Мать - Часть 2 - Глава 4
Все это подвигало сердце ближе к женщине со светлыми глазами, и мать невольно жалась к ней, стараясь идти в ногу. Но порою в словах Софьи вдруг являлось что-то резкое, оно казалось матери лишним и возбуждало у нее опасливую думу:
«Не понравится она Михаиле-то...»
А через минуту Софья снова говорила просто, душевно, и мать, улыбаясь, заглядывала ей в глаза.
– Какая молодая вы еще! – вздохнув, сказала она.
– О, мне уж тридцать два года! – воскликнула Софья.
Власова улыбнулась.
– Я не про это, – с лица вам можно больше дать. А посмотришь в глаза ваши, послушаешь вас и даже удивляешься, – как будто вы девушка. Жизнь ваша беспокойная и трудная, опасная, а сердце у вас – улыбается.
– Я не чувствую, что мне трудно, и не могу представить жизнь лучше, интереснее этой... Я буду звать вас – Ниловна; Пелагея – это не идет вам.
– Зовите, как хочется! – задумчиво сказала мать. – Как хочется, так и зовите. Я вот все смотрю на вас, слушаю, думаю. Приятно мне видеть, что вы знаете пути к сердцу человеческому. Все в человеке перед вами открывается без робости, без опасений, – сама собой распахивается душа встречу вам. И думаю я про всех вас – одолеют они злое в жизни, непременно одолеют!
– Мы победим, потому что мы – с рабочим народом! – уверенно и громко сказала Софья. – В нем скрыты все возможности, и с ним – все достижимо! Надо только разбудить его сознание, которому не дают свободы расти...
Речь ее будила в сердце матери сложное чувство – ей почему-то было жалко Софью необидной дружеской жалостью и хотелось слышать от нее другие слова, более простые.
– Кто вас наградит за труды ваши? – спросила она тихо и печально.
Софья ответила с гордостью, как показалось матери:
– Мы уже награждены!
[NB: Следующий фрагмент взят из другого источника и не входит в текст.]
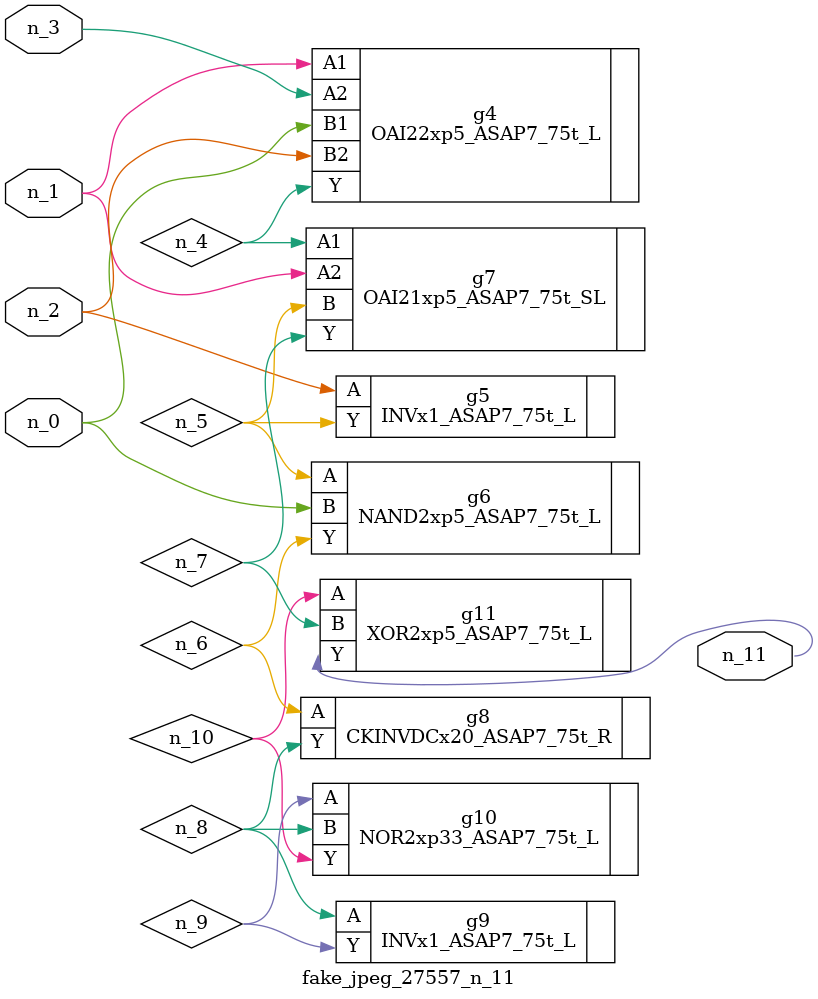
<source format=v>
module fake_jpeg_27557_n_11 (n_0, n_3, n_2, n_1, n_11);

input n_0;
input n_3;
input n_2;
input n_1;

output n_11;

wire n_10;
wire n_4;
wire n_8;
wire n_9;
wire n_6;
wire n_5;
wire n_7;

OAI22xp5_ASAP7_75t_L g4 ( 
.A1(n_1),
.A2(n_3),
.B1(n_0),
.B2(n_2),
.Y(n_4)
);

INVx1_ASAP7_75t_L g5 ( 
.A(n_2),
.Y(n_5)
);

NAND2xp5_ASAP7_75t_L g6 ( 
.A(n_5),
.B(n_0),
.Y(n_6)
);

CKINVDCx20_ASAP7_75t_R g8 ( 
.A(n_6),
.Y(n_8)
);

OAI21xp5_ASAP7_75t_SL g7 ( 
.A1(n_4),
.A2(n_1),
.B(n_5),
.Y(n_7)
);

INVx1_ASAP7_75t_L g9 ( 
.A(n_8),
.Y(n_9)
);

NOR2xp33_ASAP7_75t_L g10 ( 
.A(n_9),
.B(n_8),
.Y(n_10)
);

XOR2xp5_ASAP7_75t_L g11 ( 
.A(n_10),
.B(n_7),
.Y(n_11)
);


endmodule
</source>
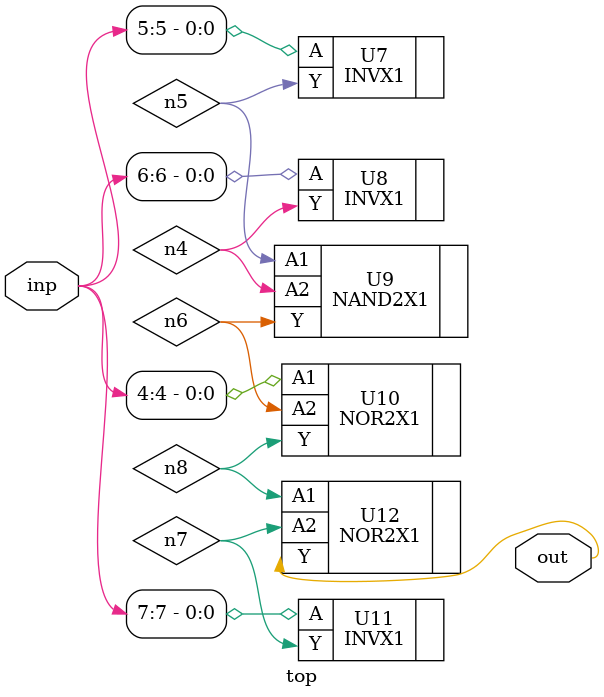
<source format=sv>


module top ( inp, out );
  input [7:0] inp;
  output out;
  wire   n4, n5, n6, n7, n8;

  INVX1 U7 ( .A(inp[5]), .Y(n5) );
  INVX1 U8 ( .A(inp[6]), .Y(n4) );
  NAND2X1 U9 ( .A1(n5), .A2(n4), .Y(n6) );
  NOR2X1 U10 ( .A1(inp[4]), .A2(n6), .Y(n8) );
  INVX1 U11 ( .A(inp[7]), .Y(n7) );
  NOR2X1 U12 ( .A1(n8), .A2(n7), .Y(out) );
endmodule


</source>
Мы нашли для себя жизнь, которая удовлетворяет нас, мы живем всеми силами души – чего еще можно желать?
Мать взглянула на нее и опустила голову, снова подумав: «Не понравится она Михаиле...»
Вдыхая полной грудью сладкий воздух, они шли не быстрой, но спорой походкой, и матери казалось, что она идет на богомолье. Ей вспоминалось детство и та хорошая радость, с которой она, бывало, ходила из села на праздник в дальний монастырь к чудотворной иконе.
Иногда Софья негромко, но красиво пела какие-то новые песни о небе, о любви или вдруг начинала рассказывать стихи о поле и лесах, о Волге, а мать, улыбаясь, слушала и невольно покачивала головой в ритм стиха, поддаваясь музыке его.
В груди у нее было тепло, тихо и задумчиво, точно в маленьком старом саду летним вечером.